The commission of the Revista de la Universidad de México for its April 2019 edition called Abya Yala forced me to question some of the rules of cartography. Maps as we know them today have their origin with the need for navigation charts to cross the seas and to declare ownership over other people’s lands, i.e. colonialism. The name America comes from a cartographer of those times, part of the colonial machinery. Abya Yala is the way many indigenous peoples of this continent have decided to call it.
One of these cartographic norms is the convention of putting the north at the top of the map. When I freed myself of that obligation, I had to ask how and why to orient Abya Yala. The result has three motivations. The most important for me is to subvert the latitudinal hierarchies of a continental mass placed vertically, where what is below seems less important than what is above.

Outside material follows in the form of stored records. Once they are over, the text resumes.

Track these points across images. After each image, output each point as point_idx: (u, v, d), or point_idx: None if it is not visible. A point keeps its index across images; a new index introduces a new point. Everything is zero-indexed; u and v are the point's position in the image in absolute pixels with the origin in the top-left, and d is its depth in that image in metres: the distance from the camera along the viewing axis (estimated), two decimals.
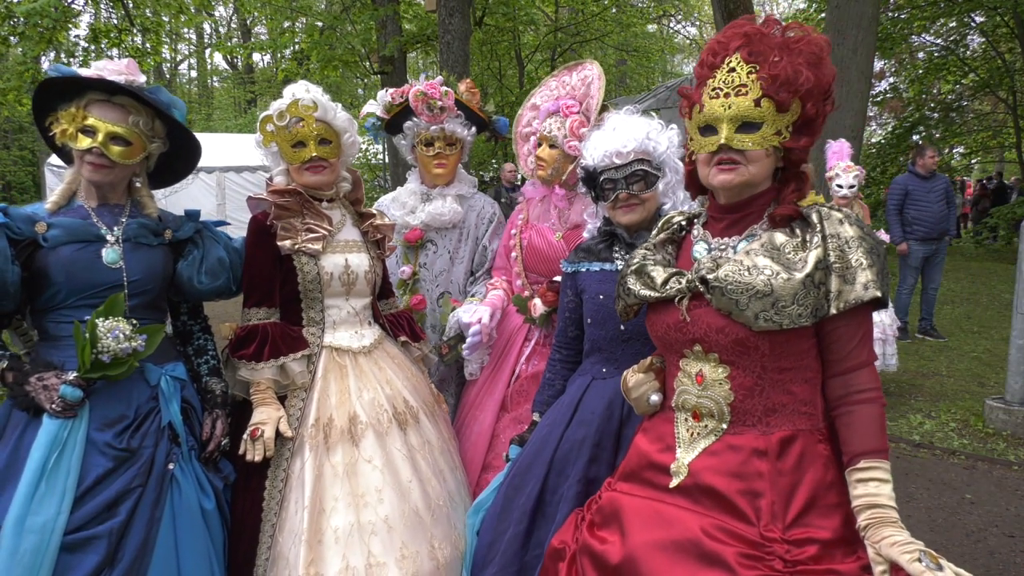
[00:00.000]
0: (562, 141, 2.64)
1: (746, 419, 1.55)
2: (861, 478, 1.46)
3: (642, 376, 1.77)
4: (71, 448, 1.80)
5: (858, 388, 1.52)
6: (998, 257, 13.91)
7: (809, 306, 1.46)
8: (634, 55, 19.07)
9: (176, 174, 2.22)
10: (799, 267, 1.48)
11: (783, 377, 1.53)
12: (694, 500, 1.54)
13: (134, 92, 1.94)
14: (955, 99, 15.56)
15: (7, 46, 8.51)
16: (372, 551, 2.05)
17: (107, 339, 1.81)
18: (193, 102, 29.95)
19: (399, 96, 2.96)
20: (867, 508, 1.44)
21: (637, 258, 1.74)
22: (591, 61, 2.83)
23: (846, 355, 1.53)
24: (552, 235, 2.74)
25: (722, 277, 1.51)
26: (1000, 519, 3.78)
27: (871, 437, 1.48)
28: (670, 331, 1.63)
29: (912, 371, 6.47)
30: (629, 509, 1.62)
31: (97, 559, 1.76)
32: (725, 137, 1.52)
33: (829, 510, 1.48)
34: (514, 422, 2.65)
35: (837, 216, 1.53)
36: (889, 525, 1.40)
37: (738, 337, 1.51)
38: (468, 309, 2.73)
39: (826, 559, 1.43)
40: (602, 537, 1.64)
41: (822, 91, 1.52)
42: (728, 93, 1.52)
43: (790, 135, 1.54)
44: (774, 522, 1.45)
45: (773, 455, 1.51)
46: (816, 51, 1.51)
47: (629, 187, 2.10)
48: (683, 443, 1.62)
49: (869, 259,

That is one of the advantages of the European map, that everyone is more or less at the same level. Additionally, the map was printed on dual-page spread and this position was the best way to use the available space. Finally, I do believe that the continent looks much nicer lying down. After looking at it a lot, I got used to it and later made several more maps with similar orientations.
The territories shown on the map are those that appear in the issue of the magazine. The projection is Mollweide, an equal-area projection, with its center at the -90 meridian.
In that same issue I published a map on the indigenous population in Mexico and the number of speakers of native languages in those places. It is important to understand what is happening with indigenous languages in Mexico, because they are disappearing. As the Mixe linguist Yásnaya Aguilar said in front of the congress of this country, “Our languages do not die, they are killed. The Mexican State has erased them with its idea of a single way of thinking, a single culture, a single State”.